Görev:
Verilen metinde "Hem yine der" ifadesinin geçtiği yerden başlayın ve "edilsin. Sözler 760)" ifadesinden sonra durun. Aradaki bölümü harfi harfine yeniden yazın.

Hem yine der ki: “Ben başkaları için kitab yazmamışım. Kendim için yazmışım. Kur’andan bulduğum bu devalarımı arzu edenler okuyabilir.” Evet, Bedîüzzaman itikad ediyor ve diyor ki: “Ben derse, terbiyeye ve nefsimi ıslaha muhtacım.” Bedîüzzaman gibi bir zât böyle derse, bizim bu eserlere ne kadar muhtaç olduğumuz artık kıyas edilsin. Sözler 760)
Vaktiyle sekiz âyetten istifade ettiğim sekiz sözü biraz uzunca nefsime demiştim. Şimdi kısaca ve avam lisanıyla nefsime diyeceğim. Kim isterse beraber dinlesin.
(Basit avamın fehmine gelecek bir muhavere-i temsiliye ve bir münazara-i faraziye tarzında ve lisan-ı hali, lisan-ı kal suretinde söylemiştim. Sözler 590)
(İ’caz-ı Kur’anın bir esası olan îcaz, hem hidayet-i Kur’anın bir nuru olan lütf-u irşad ve hüsn-ü ifham, iktiza ediyorlar ki: Kur’anın muhatabları içinde ekseriyeti teşkil eden avama karşı küllî hakikatları ve derin ve umumî düsturları, me’luf ve cüz’î suretler ile gösterilsin ve fikirleri basit olan umumî avama karşı, muazzam hakikatların yalnız uçları ve basit bir sureti gösterilsin. Sözler 247)

Materyal Alıntıları:
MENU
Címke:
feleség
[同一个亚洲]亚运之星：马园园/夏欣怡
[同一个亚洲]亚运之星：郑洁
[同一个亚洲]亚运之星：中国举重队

Çözüm:
Hem yine der ki: “Ben başkaları için kitab yazmamışım. Kendim için yazmışım. Kur’andan bulduğum bu devalarımı arzu edenler okuyabilir.” Evet, Bedîüzzaman itikad ediyor ve diyor ki: “Ben derse, terbiyeye ve nefsimi ıslaha muhtacım.” Bedîüzzaman gibi bir zât böyle derse, bizim bu eserlere ne kadar muhtaç olduğumuz artık kıyas edilsin. Sözler 760)